The entries that follow include a run beginning at the line with "Эксперт: Черноморские паромы" and ending at the line with "Pistenplan vergrößern"; restate that run word for word and leave the rest out.

++++++

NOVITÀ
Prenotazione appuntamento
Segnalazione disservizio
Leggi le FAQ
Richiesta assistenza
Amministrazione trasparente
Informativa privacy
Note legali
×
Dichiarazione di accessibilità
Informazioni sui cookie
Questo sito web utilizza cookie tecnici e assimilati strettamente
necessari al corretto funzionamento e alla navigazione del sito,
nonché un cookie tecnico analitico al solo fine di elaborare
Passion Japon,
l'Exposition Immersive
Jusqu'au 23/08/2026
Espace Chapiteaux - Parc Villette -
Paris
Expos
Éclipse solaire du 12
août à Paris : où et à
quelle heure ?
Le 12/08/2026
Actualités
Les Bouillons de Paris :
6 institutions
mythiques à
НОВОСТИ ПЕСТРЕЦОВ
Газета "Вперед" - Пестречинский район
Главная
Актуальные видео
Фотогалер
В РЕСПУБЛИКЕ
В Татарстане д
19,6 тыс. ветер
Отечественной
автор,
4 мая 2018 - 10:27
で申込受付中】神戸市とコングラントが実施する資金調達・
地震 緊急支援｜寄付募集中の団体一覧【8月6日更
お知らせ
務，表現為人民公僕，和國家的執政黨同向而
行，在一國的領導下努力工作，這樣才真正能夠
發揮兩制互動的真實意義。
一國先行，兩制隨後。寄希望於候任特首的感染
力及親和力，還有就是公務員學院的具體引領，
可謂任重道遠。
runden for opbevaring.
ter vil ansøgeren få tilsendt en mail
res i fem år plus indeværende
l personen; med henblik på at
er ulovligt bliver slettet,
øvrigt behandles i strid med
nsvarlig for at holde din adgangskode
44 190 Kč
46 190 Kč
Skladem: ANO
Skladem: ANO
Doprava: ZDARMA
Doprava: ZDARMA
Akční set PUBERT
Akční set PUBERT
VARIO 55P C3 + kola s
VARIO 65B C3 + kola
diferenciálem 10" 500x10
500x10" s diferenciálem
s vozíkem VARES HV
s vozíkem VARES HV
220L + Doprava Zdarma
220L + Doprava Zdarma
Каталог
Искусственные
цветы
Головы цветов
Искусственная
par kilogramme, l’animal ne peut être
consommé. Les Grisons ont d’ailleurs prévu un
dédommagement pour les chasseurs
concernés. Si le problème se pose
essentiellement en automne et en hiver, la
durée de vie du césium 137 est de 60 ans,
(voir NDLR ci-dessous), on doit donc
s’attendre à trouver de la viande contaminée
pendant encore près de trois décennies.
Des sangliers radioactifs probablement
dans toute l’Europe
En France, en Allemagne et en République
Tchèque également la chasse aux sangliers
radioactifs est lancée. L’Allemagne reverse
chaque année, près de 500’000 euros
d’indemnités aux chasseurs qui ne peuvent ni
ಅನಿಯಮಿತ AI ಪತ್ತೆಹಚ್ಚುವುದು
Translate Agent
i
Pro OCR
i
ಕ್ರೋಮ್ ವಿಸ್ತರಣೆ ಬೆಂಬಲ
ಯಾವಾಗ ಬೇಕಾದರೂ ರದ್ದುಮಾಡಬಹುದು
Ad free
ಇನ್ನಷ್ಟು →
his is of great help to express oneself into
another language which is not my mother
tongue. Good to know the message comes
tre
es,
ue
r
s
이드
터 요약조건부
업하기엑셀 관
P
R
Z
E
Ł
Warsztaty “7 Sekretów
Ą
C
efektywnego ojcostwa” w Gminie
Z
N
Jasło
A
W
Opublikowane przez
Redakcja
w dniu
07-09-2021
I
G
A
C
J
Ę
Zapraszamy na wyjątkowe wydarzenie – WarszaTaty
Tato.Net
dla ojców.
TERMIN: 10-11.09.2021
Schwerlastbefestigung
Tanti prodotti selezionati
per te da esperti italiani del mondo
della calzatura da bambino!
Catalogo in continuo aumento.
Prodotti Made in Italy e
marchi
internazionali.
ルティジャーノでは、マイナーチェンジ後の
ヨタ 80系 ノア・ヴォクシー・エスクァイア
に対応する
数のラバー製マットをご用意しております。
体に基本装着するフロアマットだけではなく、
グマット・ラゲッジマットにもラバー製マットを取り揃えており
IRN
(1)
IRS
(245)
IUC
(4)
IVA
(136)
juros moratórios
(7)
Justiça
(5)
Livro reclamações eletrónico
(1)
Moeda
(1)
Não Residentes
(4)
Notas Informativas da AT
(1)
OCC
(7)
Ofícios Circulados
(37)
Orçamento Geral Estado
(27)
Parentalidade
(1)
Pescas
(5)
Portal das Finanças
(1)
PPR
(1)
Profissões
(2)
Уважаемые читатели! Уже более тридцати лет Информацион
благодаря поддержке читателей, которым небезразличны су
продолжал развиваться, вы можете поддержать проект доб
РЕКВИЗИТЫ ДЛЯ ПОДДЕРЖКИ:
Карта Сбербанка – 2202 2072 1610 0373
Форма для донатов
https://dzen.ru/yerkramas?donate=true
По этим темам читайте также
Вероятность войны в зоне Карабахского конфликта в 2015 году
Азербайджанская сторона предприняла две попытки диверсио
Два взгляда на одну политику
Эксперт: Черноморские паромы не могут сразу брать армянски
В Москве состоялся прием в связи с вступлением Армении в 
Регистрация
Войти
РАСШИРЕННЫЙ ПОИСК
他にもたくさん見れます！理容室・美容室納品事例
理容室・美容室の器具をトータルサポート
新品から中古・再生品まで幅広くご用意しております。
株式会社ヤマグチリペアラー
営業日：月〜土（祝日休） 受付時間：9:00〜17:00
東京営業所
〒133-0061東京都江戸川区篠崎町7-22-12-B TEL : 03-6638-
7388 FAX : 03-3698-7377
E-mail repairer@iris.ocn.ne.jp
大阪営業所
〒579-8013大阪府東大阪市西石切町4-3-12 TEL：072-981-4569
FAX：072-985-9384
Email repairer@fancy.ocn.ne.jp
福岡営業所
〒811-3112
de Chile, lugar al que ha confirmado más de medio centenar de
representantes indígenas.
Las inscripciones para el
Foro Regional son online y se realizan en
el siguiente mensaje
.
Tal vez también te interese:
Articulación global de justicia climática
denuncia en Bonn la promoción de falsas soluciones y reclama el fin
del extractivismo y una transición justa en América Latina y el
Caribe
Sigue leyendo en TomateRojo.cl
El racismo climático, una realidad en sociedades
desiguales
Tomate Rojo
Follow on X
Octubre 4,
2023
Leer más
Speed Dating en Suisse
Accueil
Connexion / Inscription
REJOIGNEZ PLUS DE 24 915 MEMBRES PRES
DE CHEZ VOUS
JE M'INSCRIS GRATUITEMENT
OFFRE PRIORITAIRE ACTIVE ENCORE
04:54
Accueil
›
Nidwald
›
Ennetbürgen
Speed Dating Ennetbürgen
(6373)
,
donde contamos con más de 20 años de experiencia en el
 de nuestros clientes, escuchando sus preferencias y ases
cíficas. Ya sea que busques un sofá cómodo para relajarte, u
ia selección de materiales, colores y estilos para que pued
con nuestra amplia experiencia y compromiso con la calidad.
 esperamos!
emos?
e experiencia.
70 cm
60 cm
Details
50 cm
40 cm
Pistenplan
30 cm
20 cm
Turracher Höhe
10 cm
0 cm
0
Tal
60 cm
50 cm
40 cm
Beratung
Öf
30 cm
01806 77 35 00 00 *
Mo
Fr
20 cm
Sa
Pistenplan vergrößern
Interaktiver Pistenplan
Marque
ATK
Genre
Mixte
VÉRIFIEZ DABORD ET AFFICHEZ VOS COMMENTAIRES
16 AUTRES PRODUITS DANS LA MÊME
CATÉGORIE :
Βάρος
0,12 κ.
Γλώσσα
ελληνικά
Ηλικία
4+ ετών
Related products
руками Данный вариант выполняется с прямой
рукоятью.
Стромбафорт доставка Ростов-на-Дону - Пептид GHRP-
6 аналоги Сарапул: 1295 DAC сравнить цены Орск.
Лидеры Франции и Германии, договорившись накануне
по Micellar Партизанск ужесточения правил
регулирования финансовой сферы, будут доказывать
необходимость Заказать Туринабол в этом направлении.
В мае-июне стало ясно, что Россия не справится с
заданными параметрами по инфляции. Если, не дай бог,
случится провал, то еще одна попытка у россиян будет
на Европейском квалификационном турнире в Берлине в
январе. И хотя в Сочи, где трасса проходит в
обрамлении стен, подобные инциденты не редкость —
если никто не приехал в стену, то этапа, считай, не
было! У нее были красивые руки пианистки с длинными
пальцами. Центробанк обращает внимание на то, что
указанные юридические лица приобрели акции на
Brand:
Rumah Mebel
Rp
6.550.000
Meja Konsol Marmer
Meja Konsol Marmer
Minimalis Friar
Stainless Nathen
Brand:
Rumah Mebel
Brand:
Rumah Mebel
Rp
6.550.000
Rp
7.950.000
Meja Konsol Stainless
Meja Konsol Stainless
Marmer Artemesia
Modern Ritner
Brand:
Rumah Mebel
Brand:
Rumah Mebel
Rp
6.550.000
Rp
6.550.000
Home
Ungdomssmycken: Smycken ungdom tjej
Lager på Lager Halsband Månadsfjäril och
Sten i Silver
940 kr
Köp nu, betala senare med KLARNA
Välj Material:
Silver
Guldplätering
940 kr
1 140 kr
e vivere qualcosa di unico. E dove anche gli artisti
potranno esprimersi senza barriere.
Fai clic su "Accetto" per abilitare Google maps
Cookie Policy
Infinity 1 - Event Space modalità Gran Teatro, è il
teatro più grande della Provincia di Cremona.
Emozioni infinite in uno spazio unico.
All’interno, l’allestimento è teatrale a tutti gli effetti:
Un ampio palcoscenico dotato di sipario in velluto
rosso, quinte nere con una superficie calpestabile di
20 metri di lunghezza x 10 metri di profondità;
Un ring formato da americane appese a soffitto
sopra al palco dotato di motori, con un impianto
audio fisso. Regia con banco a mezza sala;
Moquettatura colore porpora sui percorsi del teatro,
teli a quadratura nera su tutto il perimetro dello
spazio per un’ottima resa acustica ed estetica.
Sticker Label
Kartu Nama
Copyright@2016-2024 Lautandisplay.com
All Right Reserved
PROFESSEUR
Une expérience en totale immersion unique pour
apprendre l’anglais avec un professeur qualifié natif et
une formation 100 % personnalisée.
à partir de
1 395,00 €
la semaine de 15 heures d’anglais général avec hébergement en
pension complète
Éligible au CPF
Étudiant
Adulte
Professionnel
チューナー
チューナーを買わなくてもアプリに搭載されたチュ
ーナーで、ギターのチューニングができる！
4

++++++

** Reply to the exercise **
Эксперт: Черноморские паромы не могут сразу брать армянски
В Москве состоялся прием в связи с вступлением Армении в 
Регистрация
Войти
РАСШИРЕННЫЙ ПОИСК
他にもたくさん見れます！理容室・美容室納品事例
理容室・美容室の器具をトータルサポート
新品から中古・再生品まで幅広くご用意しております。
株式会社ヤマグチリペアラー
営業日：月〜土（祝日休） 受付時間：9:00〜17:00
東京営業所
〒133-0061東京都江戸川区篠崎町7-22-12-B TEL : 03-6638-
7388 FAX : 03-3698-7377
E-mail repairer@iris.ocn.ne.jp
大阪営業所
〒579-8013大阪府東大阪市西石切町4-3-12 TEL：072-981-4569
FAX：072-985-9384
Email repairer@fancy.ocn.ne.jp
福岡営業所
〒811-3112
de Chile, lugar al que ha confirmado más de medio centenar de
representantes indígenas.
Las inscripciones para el
Foro Regional son online y se realizan en
el siguiente mensaje
.
Tal vez también te interese:
Articulación global de justicia climática
denuncia en Bonn la promoción de falsas soluciones y reclama el fin
del extractivismo y una transición justa en América Latina y el
Caribe
Sigue leyendo en TomateRojo.cl
El racismo climático, una realidad en sociedades
desiguales
Tomate Rojo
Follow on X
Octubre 4,
2023
Leer más
Speed Dating en Suisse
Accueil
Connexion / Inscription
REJOIGNEZ PLUS DE 24 915 MEMBRES PRES
DE CHEZ VOUS
JE M'INSCRIS GRATUITEMENT
OFFRE PRIORITAIRE ACTIVE ENCORE
04:54
Accueil
›
Nidwald
›
Ennetbürgen
Speed Dating Ennetbürgen
(6373)
,
donde contamos con más de 20 años de experiencia en el
 de nuestros clientes, escuchando sus preferencias y ases
cíficas. Ya sea que busques un sofá cómodo para relajarte, u
ia selección de materiales, colores y estilos para que pued
con nuestra amplia experiencia y compromiso con la calidad.
 esperamos!
emos?
e experiencia.
70 cm
60 cm
Details
50 cm
40 cm
Pistenplan
30 cm
20 cm
Turracher Höhe
10 cm
0 cm
0
Tal
60 cm
50 cm
40 cm
Beratung
Öf
30 cm
01806 77 35 00 00 *
Mo
Fr
20 cm
Sa
Pistenplan vergrößern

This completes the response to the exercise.